ヒルドイトローション0.3%のメーカー、マルホ株式会社の公表資料などから、効果・効能などをまとめてみました。
<商品名>
ヒルドイトローション0.3%
<医薬品メーカー>
マルホ株式会社
<効果・効能>
刺激が少なく、ケロイドの治療と予防、瘢痕(はんこん)、指掌角皮症、皮脂欠乏症、関節炎、痔核、血行障害の炎症性疾患、凍瘡(とうそう)、打撲による関節炎などの治療に使われます。
<使い方>
通常、1日1~数回、適量を患部に塗ります。
<副作用>
皮膚に刺激を感じたり、過敏症、皮膚炎、発疹、発赤、紫斑などの症状が出た場合、すぐに中止する必要があります。
<禁忌>
以下の患者さんには、ヒルドイトローションを使うことができません。
〇出血性血液疾患(血友病・血小板減少症・紫斑病など)
〇わずかな出血でも重大な結果をきたすことが予想される患者
<妊産婦・授乳婦の使用について>
妊娠中の投与に関する安全性は確立していないとのこと。
<投与部位>
1.潰瘍や糜爛(びらん)した部位を避けて塗布します。
2.眼には使用できません。
<成分>
成分(1g中) | ヘパリン類似物質 3.0mg |
添加物 | グリセリン、白色ワセリン、スクワラン、セタ ノール、還元ラノリン、セトマクロゴール1000、 モノステアリン酸グリセリン、パラオキシ安息 香酸エチル、パラオキシ安息香酸プロピル、カ ルボキシビニルポリマー、ジイソプロパノール アミン |
性 状 | 白色のローション剤で、特異なにおいがわずかにあります |
※ 詳しくは、専門医へ相談してください。
まとめ
ヒルドイトについては、専門医のあいだでも批判的な意見があるようです。
たしかに、界面活性剤については、体に良いとは言えませんが、使用感や使いやすさを考え、ほとんどの化粧品、そして食品にも使われています。
使わなければ、水と油が分離してしまいますから。
その意味では、ヒルドイトも許容範囲内だと思っています。
医薬品にかぎらず、どんな化粧品やサプリメントにも、正しい容量と使い方があります。そのルールを守ることで、安全にその効果を体感することができるわけです。

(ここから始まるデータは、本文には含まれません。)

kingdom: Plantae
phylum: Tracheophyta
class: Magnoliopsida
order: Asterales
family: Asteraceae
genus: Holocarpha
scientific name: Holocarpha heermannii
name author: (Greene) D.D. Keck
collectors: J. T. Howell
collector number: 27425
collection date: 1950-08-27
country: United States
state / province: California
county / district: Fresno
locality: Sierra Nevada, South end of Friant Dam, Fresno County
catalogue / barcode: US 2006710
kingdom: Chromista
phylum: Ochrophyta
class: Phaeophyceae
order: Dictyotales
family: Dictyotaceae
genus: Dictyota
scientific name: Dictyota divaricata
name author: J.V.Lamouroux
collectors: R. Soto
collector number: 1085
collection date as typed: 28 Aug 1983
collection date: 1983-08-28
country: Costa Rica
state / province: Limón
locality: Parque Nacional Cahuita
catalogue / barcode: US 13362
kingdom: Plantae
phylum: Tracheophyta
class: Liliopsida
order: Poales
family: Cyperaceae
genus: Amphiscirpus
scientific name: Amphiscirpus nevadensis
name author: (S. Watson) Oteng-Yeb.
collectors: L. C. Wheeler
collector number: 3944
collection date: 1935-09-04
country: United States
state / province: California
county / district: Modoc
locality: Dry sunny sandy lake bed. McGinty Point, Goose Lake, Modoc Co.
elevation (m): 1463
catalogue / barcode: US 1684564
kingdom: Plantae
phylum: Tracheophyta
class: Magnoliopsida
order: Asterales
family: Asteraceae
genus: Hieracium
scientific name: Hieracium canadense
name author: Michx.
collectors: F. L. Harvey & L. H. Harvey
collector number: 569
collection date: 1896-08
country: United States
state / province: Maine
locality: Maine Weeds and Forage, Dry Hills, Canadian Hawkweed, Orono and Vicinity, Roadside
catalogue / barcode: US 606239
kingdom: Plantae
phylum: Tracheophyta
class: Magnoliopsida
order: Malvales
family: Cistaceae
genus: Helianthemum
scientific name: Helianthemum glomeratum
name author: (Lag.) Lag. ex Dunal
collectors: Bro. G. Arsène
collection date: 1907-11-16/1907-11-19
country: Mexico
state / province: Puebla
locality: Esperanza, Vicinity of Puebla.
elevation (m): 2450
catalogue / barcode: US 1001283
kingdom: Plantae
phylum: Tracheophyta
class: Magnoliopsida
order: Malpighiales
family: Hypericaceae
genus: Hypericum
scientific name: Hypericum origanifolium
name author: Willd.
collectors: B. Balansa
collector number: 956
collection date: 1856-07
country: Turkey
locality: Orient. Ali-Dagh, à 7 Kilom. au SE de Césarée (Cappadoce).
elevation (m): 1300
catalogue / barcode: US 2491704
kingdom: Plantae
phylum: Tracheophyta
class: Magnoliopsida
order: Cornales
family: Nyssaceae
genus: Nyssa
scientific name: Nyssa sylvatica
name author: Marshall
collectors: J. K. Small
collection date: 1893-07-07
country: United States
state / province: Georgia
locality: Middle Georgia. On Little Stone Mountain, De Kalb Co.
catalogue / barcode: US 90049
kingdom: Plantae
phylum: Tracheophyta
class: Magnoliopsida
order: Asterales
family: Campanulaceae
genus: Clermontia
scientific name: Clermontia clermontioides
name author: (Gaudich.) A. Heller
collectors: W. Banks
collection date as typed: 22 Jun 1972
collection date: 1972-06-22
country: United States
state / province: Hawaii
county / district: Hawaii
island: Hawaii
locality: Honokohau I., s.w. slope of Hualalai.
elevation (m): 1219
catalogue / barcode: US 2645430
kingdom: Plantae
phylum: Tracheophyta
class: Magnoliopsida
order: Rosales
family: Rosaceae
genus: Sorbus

私自身の経験上、皮膚疾患でいえば、ヒルドイトに限らずステロイド剤についても同じことが言えます。
効かない薬を我慢しながら使い続けるより、症状が出たら、かゆみを抑えるために使っています。
いまでは肌の状態が改善して、ステロイド剤の使用はほとんど不要になりました。
ちなみに、私が使っていたステロイド剤は「メサデルム軟膏」。ステロイド剤のなかでも、かなり強い成分を配合しています。